Maryland suffered the ultimate humiliation last night.

Georgia Tech, the punching bag of the Atlantic Coast Conference for two years, beat the Terrapins on a 22-foot jumper with two seconds left. George Thomas' shot gave the Rambling Wreck a 45-43 victory at Cole Field House and broke Tech's 16-game losing streak in the ACC.

Georgia Tech has won only two of 29 conference games; its last ACC victory was against Virginia on March 8, 1980.

"I am deeply embarrassed that Georgia Tech beat us here in Cole Field House," Coach Lefty Driesell said. "I apologize to the fans who have followed us for 13 years. But I'm a fighter. We're going to work extra, extra hard . . . probably two practices a day during the Christmas holidays."

Even though this Tech team (4-3, 1-0 in the ACC), under first-year Coach Bobby Cremins, is much better than the wrecks of past seasons, the Terrapins (7-2, 0-2) knew they shouldn't have lost this game, at home.

"This is the worst feeling I've ever had," said freshman Jeff Adkins, who was defending on Thomas' shot. "It's horrible. This loss just tears up the whole holiday season for us."

Until their next game, at UCLA on Tuesday, the Terrapins will keep replaying that shot that Thomas made from the left corner. Worse, Thomas is the Tech player least likely to take a jump shot with the game on the line.

Tech led, 20-18, at halftime and was comfortably ahead, 40-32, with 10 minutes left. But Maryland turned a full-court press into an offensive weapon, scoring nine of the next 11 points to take a 43-42 lead on Herman Veal's rebound basket with 4:06 to play.

Then Veal fouled Tech's Brook Steppe and the ACC's leading scorer tied the game at 43 with his first free throw. Steppe missed the second, but Lee Goza, Tech's 6-foot-9 center, got the rebound with 2:43 left.

The Yellow Jackets held the ball, running the clock down to seven seconds before calling time to set up the final play.

Cremins decided that Steppe, who entered the game with a 21-point scoring average, would be a decoy and that whoever was open would take the final shot. A 22-footer by Thomas was about the sixth of five alternatives.

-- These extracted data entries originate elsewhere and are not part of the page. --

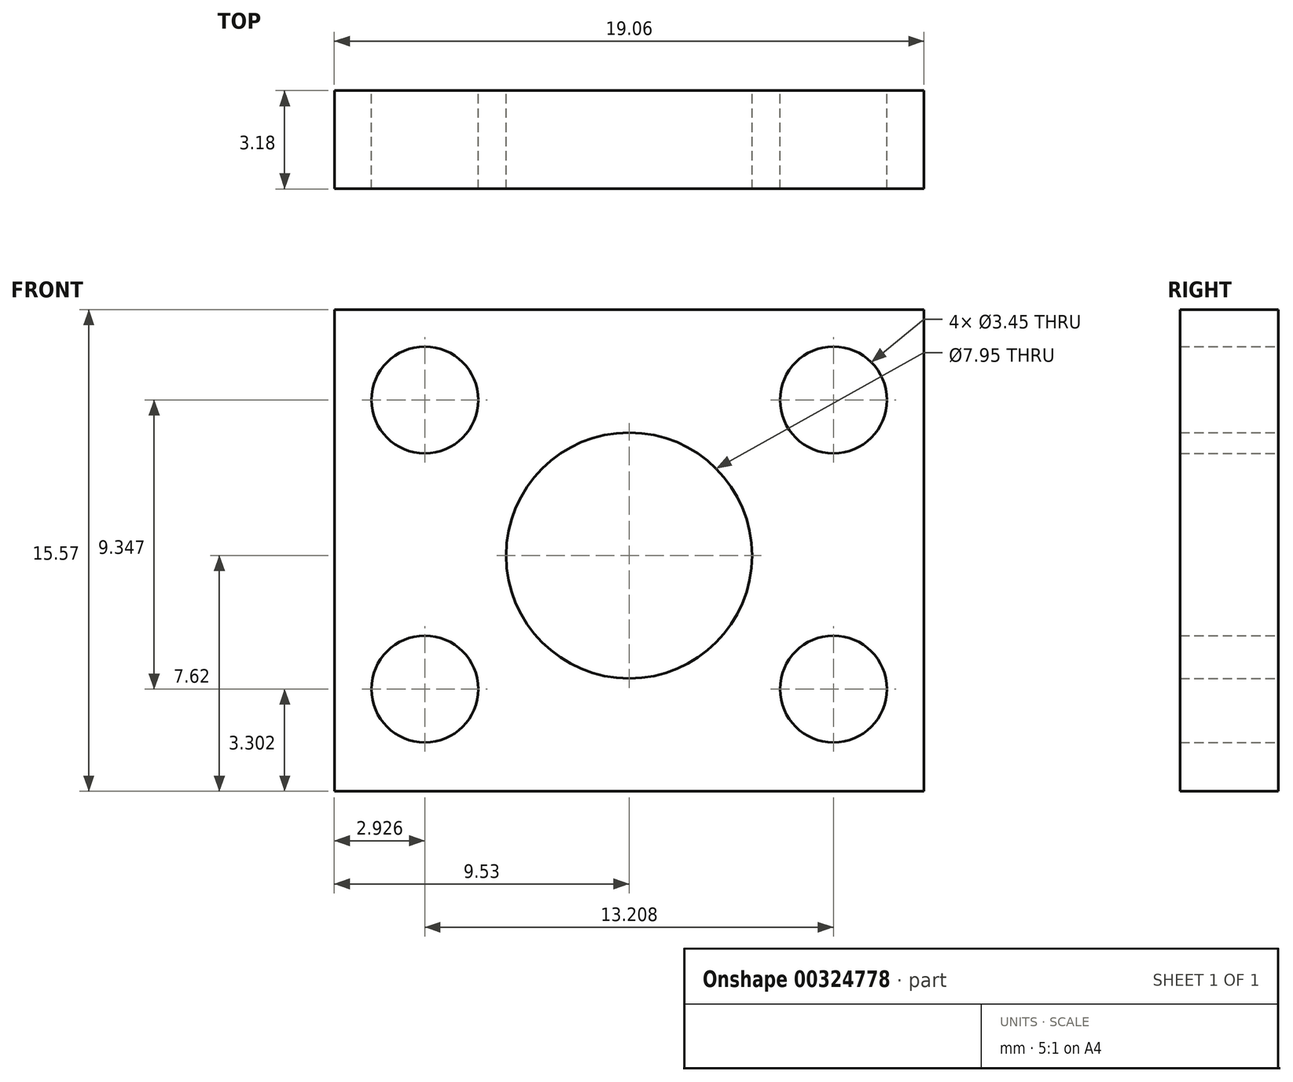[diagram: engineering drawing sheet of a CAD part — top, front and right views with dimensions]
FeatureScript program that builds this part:
annotation { "Feature Type Name" : "Feature", "Feature Type Description" : "" }
export const myFeature = defineFeature(function(context is Context, id is Id, definition is map)
    precondition{}
    {
        {
            var Q0;
            Q0=qCreatedBy(makeId("Front.planeOp"),FACE);
            var sketch = newSketch(context, id + "F0", { "sketchPlane" : qUnion([Q0])});
            skLineSegment(sketch, "E0", {"start": v(-9.53, 7.95) * mm, "end": v(9.53, 7.95) * mm});
            skLineSegment(sketch, "E1", {"start": v(-9.53, -7.62) * mm, "end": v(9.53, -7.62) * mm});
            skLineSegment(sketch, "E2", {"start": v(-9.53, 7.95) * mm, "end": v(-9.53, -7.62) * mm});
            skLineSegment(sketch, "E3", {"start": v(9.53, 7.95) * mm, "end": v(9.53, -7.62) * mm});
            skCircle(sketch, "E4", {"center": v(0, 0) * mm, "radius": 3.98 * mm});
            skSolve(sketch);
        }
        {
            var Q0;
            Q0=makeQuery(id+"F0.imprint","IMPRINT",FACE,{"disambiguationData":[TD([[makeQuery(id+"F0.imprint","IMPRINT",EDGE,{"derivedFrom":sQuery(id+"F0.wireOp",EDGE,"E0")}),-1.0]])]});
            extrude(context, id + "F1", {"entities" : qUnion([Q0]), "depth" : 3.17 * mm, "offsetDistance" : 25.4 * mm});
        }
        {
            var Q0;
            Q0=makeQuery(id+"F1.opExtrude","CAP_FACE",FACE,{"disambiguationData":[OSD([sQuery(id+"F0.wireOp",EDGE,"E0"),sQuery(id+"F0.wireOp",EDGE,"E1"),sQuery(id+"F0.wireOp",EDGE,"E2"),sQuery(id+"F0.wireOp",EDGE,"E3"),sQuery(id+"F0.wireOp",EDGE,"E4")])],"isStart":false});
            var sketch = newSketch(context, id + "F2", { "sketchPlane" : qUnion([Q0])});
            skPoint(sketch, "E5", {"position": v(-6.6, 5.03) * mm});
            skPoint(sketch, "E6", {"position": v(6.6, 5.03) * mm});
            skPoint(sketch, "E7", {"position": v(6.6, -4.32) * mm});
            skPoint(sketch, "E8", {"position": v(-6.6, -4.32) * mm});
            skSolve(sketch);
        }
        {
            var Q0;
            Q0=sQuery(id+"F2.wireOp",VERTEX,"E5");
            var Q1;
            Q1=sQuery(id+"F2.wireOp",VERTEX,"E6");
            var Q2;
            Q2=sQuery(id+"F2.wireOp",VERTEX,"E7");
            var Q3;
            Q3=sQuery(id+"F2.wireOp",VERTEX,"E8");
            var Q4;
            Q4=makeQuery(id+"F1.opExtrude","SWEPT_BODY",BODY,{"disambiguationData":[OSD([sQuery(id+"F0.wireOp",EDGE,"E0"),sQuery(id+"F0.wireOp",EDGE,"E1"),sQuery(id+"F0.wireOp",EDGE,"E2"),sQuery(id+"F0.wireOp",EDGE,"E3"),sQuery(id+"F0.wireOp",EDGE,"E4")])]});
            hole(context, id + "F3", {"style" : HoleStyle.SIMPLE, "endStyle" : HoleEndStyle.THROUGH, "holeDiameter" : 3.45 * mm, "majorDiameter" : 6.35 * mm, "tappedDepth" : 12.7 * mm, "tapClearance" : 3, "locations" : qUnion([Q0, Q1, Q2, Q3]), "scope" : qUnion([Q4])});
        }
    });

"We all thought Steppe would take the final shot," said Maryland guard Reggie Jackson, who played admirable defense on Steppe in the first half before getting into foul trouble.

Thomas threw the inbounds pass to forward Maurice Bradford, then took a return pass deep in the left corner. Thomas squared to the basket and launched the shot that would give Maryland its first home defeat this season.

Maryland tried two plays in those last two seconds. On the first, Dutch Morley threw a long inbounds pass to Adrian Branch at midcourt. Branch called time as soon as he touched the ball. The clock ticked down to one second. Morley threw the second inbounds pass to center Charles Pittman, but he missed a 13-footer from the left base line with no time remaining.

"I know they weren't looking for me to shoot a jumper," Thomas said. "I'm the last man they would expect. I just happened to get open in the corner. It feels great, just great to have done it. But if I had it to do all over again, I would want Brook (his roommate) to take the shot."

Said Cremins: "The kid did it all by himself. I decided to use Brook as a decoy and they keyed on him. It worked. This is the best basketball we've ever played."

It was also slow, agonizing basketball, the only way Georgia Tech figured to beat Maryland. "We played to their beat," Jackson said. "You get into that type of game with them and they can win it."

What caused Maryland's downfall more than anything was its 35 percent shooting. The Terrapins rarely got the ball inside to Pittman (five points) and Veal (13 points, eight rebounds).

"We were taking horrible, horrible shots," Driesell said. "But we still should have won the game.

"I think games like this (Tech's slowdown) are going to kill college basketball," Driesell added. "I wouldn't have paid 2 cents to see this game."

Bryan Palmer, a 6-foot-10 forward from Susquehannock High School in Glen Rock, Pa., announced yesterday he will attend Maryland next year. Palmer, averaging 25 points and 15 rebounds, chose Maryland over Syracuse and Massachussetts.